# Vizsla Club of Northern California Field Trial photo montage



## WillowyndRanch (Apr 3, 2012)

We are especially blessed with great volunteers in our club. This past weekend's trial went so smooth, it was perfection. Pam Lambros has a long history of capturing the essence of our events and outdid herself in her production of this video montage set to very relevant lyrics (for those who have trialed you will understand). I hope you enjoy at least a portion as much as we did.

https://youtu.be/NCCHcLkeNVE


----------



## texasred (Jan 29, 2012)

Thank you for posting the video.
I thoroughly enjoyed it.


----------



## R E McCraith (Nov 24, 2011)

another GREAT V word !!!! Volunteers !!!!!! PIKE a member of a Very small sportsmans club - in a Very small town - in a Very small state - yes they have produced 9 UFTA national champions !! VVe sit in AWE ! 2 give back - is it's own reward !!!!!!!


----------



## redbirddog (Apr 23, 2010)

I miss field trialing! It is such a great adventure each time out.

Thanks for sharing Ken.

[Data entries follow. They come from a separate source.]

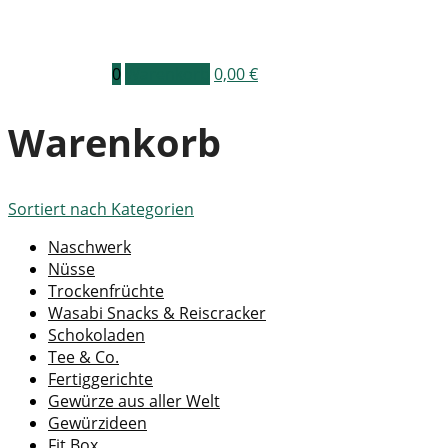
0
Warenkorb
0,00
€
Warenkorb
Sortiert nach
Kategorien
Naschwerk
Nüsse
Trockenfrüchte
Wasabi Snacks & Reiscracker
Schokoladen
Tee & Co.
Fertiggerichte
Gewürze aus aller Welt
Gewürzideen
Fit Box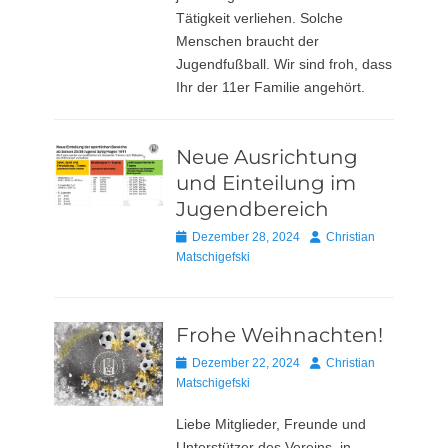
Tätigkeit verliehen. Solche
Menschen braucht der
Jugendfußball. Wir sind froh, dass
Ihr der 11er Familie angehört.
Neue Ausrichtung
und Einteilung im
Jugendbereich
Posted
Autor
Dezember 28, 2024
Christian
on
Matschigefski
Frohe Weihnachten!
Posted
Autor
Dezember 22, 2024
Christian
on
Matschigefski
Liebe Mitglieder, Freunde und
Unterstützer des Vereins, in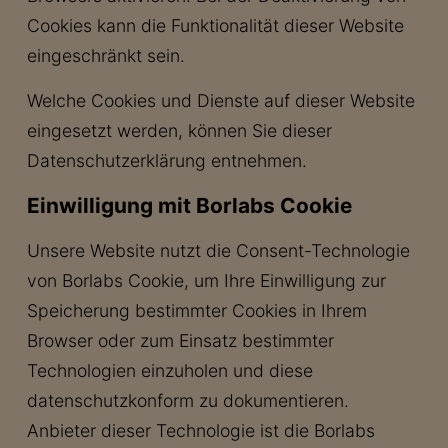
Cookies kann die Funktionalität dieser Website
eingeschränkt sein.
Welche Cookies und Dienste auf dieser Website
eingesetzt werden, können Sie dieser
Datenschutzerklärung entnehmen.
Einwilligung mit Borlabs Cookie
Unsere Website nutzt die Consent-Technologie
von Borlabs Cookie, um Ihre Einwilligung zur
Speicherung bestimmter Cookies in Ihrem
Browser oder zum Einsatz bestimmter
Technologien einzuholen und diese
datenschutzkonform zu dokumentieren.
Anbieter dieser Technologie ist die Borlabs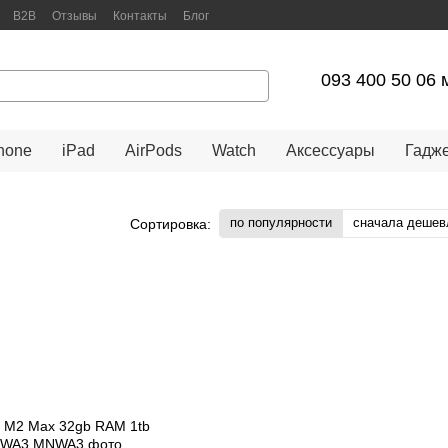
B2B
Отзывы
Контакты
Блог
арантийное обслуживание
093 400 50 06 
hone
iPad
AirPods
Watch
Аксессуары
Гадж
по популярности
сначала дешев
Сортировка:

Now to get retired and find more time.

Something to look forward to. Until then I'll keep on hiking the hills and hunting when I can behind the best darn versatile hunting dog breed PERIOD!

Happy trails and trials,
RBD


----------



## texasred (Jan 29, 2012)

Do you mind posting the dogs that placed?


----------



## texasred (Jan 29, 2012)

Look what I found on our twitter account.
So happy someone took the time to arrange all the pictures for us to enjoy.
1960/70/80s Vizsla Field Trials 
https://youtu.be/PfxEsgRdxfs


----------